Developing a Secure Integrated E-Voting System

Developing a Secure Integrated E-Voting System

Charles K. Ayo (Covenant University, Nigeria), J.O. Daramola (Covenant University, Nigeria) and A. A. Azeta (Covenant University, Nigeria)
DOI: 10.4018/978-1-61520-789-3.ch022
OnDemand PDF Download:
No Current Special Offers


The electoral system is paramount to the survival of democracy all over the world. Current happenings around the world, particularly in the developing world where poor conduct of elections had left a number of countries devastated are of great concern to world leaders. Therefore, efforts are ongoing to introduce a voting system that is transparent, convenient and reliable. This chapter presents an overview of an integrated electronic voting (e-Voting) system comprising: the electronic voting machine (EVM), Internet voting (i-Voting) and mobile voting (m-Voting). Similarly, issues of interoperability of the integrated system are discussed as well as the needed security measures. It is however recommended that emphasis be directed at EVM for use within the country while others are restricted to special cases of remote voting for citizens living abroad or living with certain deformities.
Chapter Preview


In democratic societies, voting is a prominent tool for collecting and reflecting peoples’ opinions. Traditionally, voting is conducted in centralized or distributed places called polling booths (Yang et al., 2006). Before the Election Day, the entire voting population is delineated into reasonable sizes of not more than 500 people per location and polling booths situated in each location across the country. At the booths, votes are cast by each eligible voter under the supervision of electoral officers with party representatives in attendance. At the close of the Election Day, votes are counted manually and the result taken to the collation centres where they are transferred to the state/regional headquarters for announcement. The rapid and extensive developments of Information and Communications Technologies (ICTs) have transformed the contemporary industrialized societies into a network of societies called Global village. With the increasing penetration of the society by ICTs, their applications in public administration (e-Government) and in democratic decision making process (e-Democracy) have brought about meaningful developments over the conventional systems (Ayo et al, 2007).

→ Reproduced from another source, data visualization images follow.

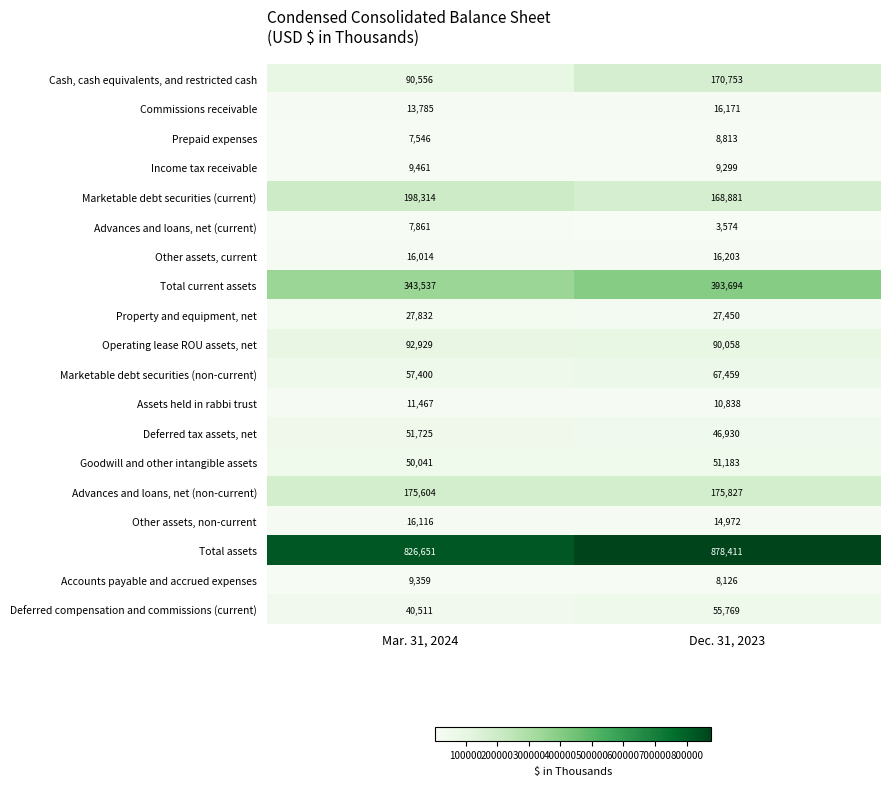

Between Mar. 31, 2024 and Dec. 31, 2023, which series saw the biggest shift?

Cash, cash equivalents, and restricted cash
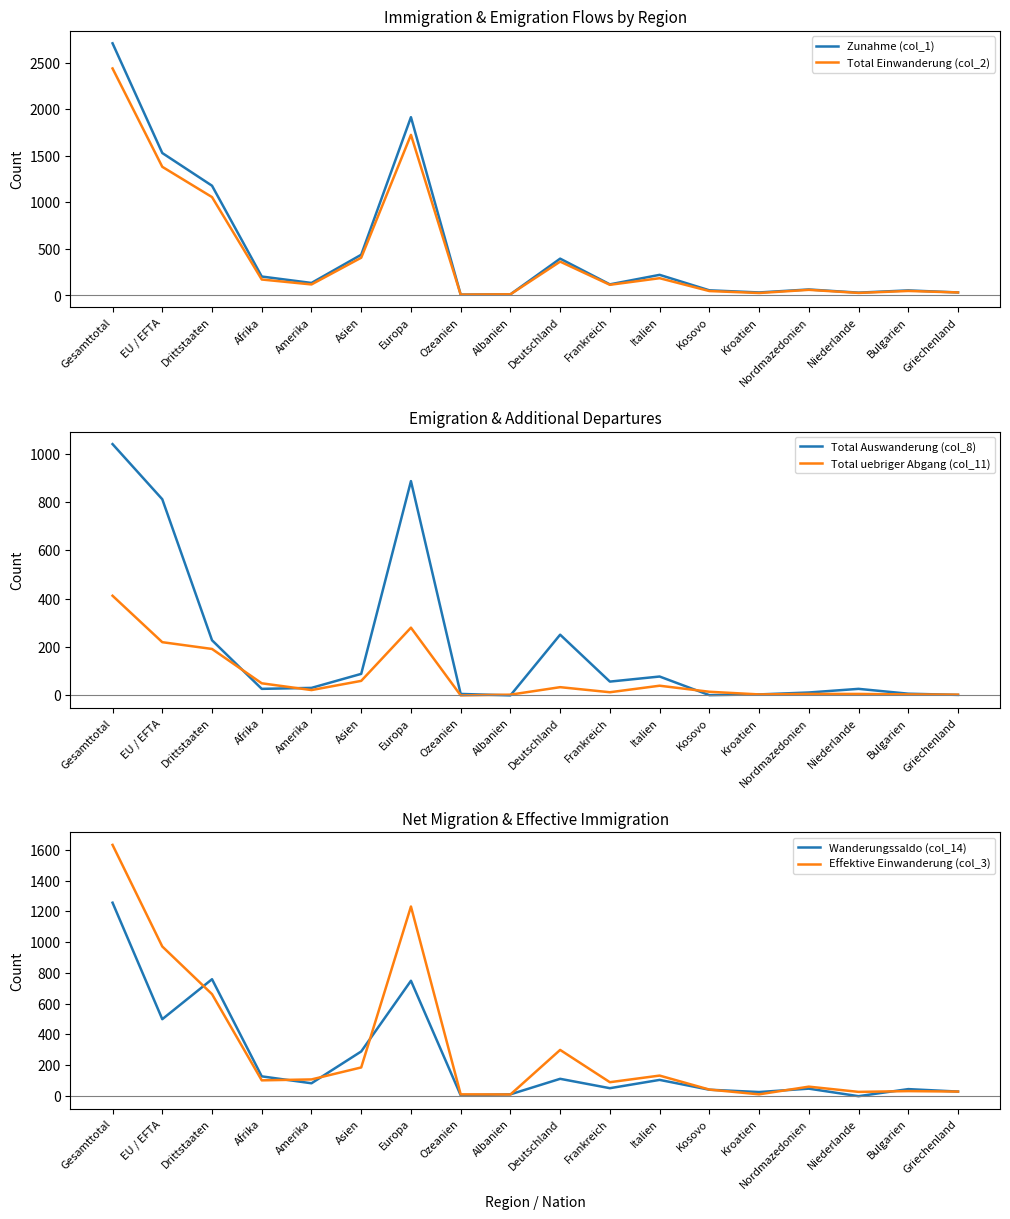

What is the difference between the maximum and minimum values in the Total uebriger Abgang (col_11) series?

412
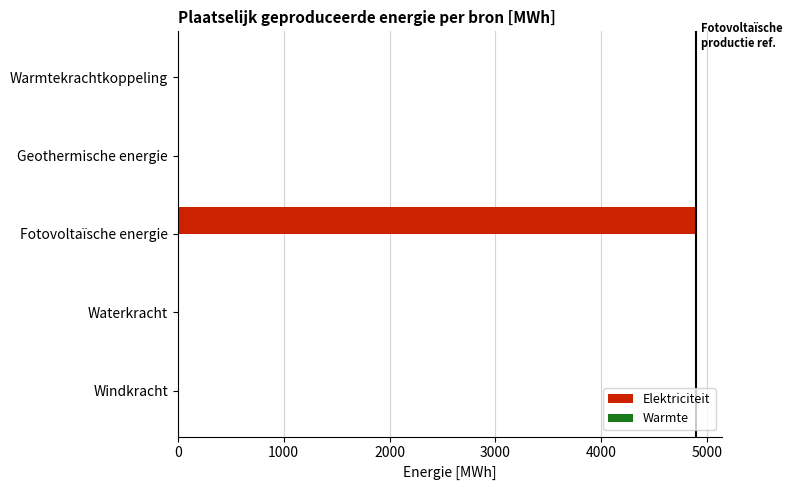

The value of Elektriciteit at Geothermische energie is 0.0. True or false?

True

The term ICT embraces all electronic devices such as the wired and wireless networks including the Internet. Hence ICT offers various platforms of implementation like the Internet (i-Government, i-Business, i-Voting etc); the wireless or mobile platform (m-Government, m-Business, m-Voting etc); and the wired platform (e-Government, e-Business, e-Voting etc). However it must be noted that all the platforms are electronic in nature but for specificity, they can be so categorized (Pierre et al, 2006).

Electronic voting (e-Voting) is one of such areas where the impact of ICT is sought globally, particularly in the developing nations of the world, to help ameliorate some of the problems plaguing the electoral processes. Electronic voting refers to the use of electronic devices to vote in referendums and election. Traditional voting systems were developed to ensure strict compliance with the principles of democratic elections and referendums. These principles include (ACE Encyclopaedia, 2008):

  • 1.

    Freedom to vote.

  • 2.

    Secrecy of vote.

  • 3.

    Non-modification of the votes cast.

  • 4.

    Lack of intimidation during elections.

Therefore, a basic precondition for e-Election is the feasibility of implementing the voting system without undermining the basic principles as listed above. However, besides the needs for simplicity and ease of use of e-Voting systems, they must demonstrate at least some measure of security offered by the traditional voting systems.

Consequently, the following issues are considered as the minimum requirements for e-Voting systems. Any e-Voting system must ensure that (ACE Encyclopaedia, 2008):

  • 1.

    Only eligible voters have the right to vote.

  • 2.

    Every vote cast is counted but once.

  • 3.

    Every voter is free to make his/her decisions without intimidation or coercion.

  • 4.

    The secrecy of vote is maintained throughout the voting process.

  • 5.

    Every eligible voter has access to vote without prejudice to educational level, location and disability.

  • 6.

    The entire voting process is very transparent.


Evolution Of E-Voting

The history of the voting techniques is dated back as far as the 19th century. The various systems are arranged as follows.

Paper Ballots

This is the foremost method of voting and it is still in use in virtually all nations of the world. Voters mark boxes next to the names of candidates or next to the party logos, and place them in a ballot box. The ballots are counted manually. Their drawback is that counting is laborious and subject to human errors (Jan, 2001).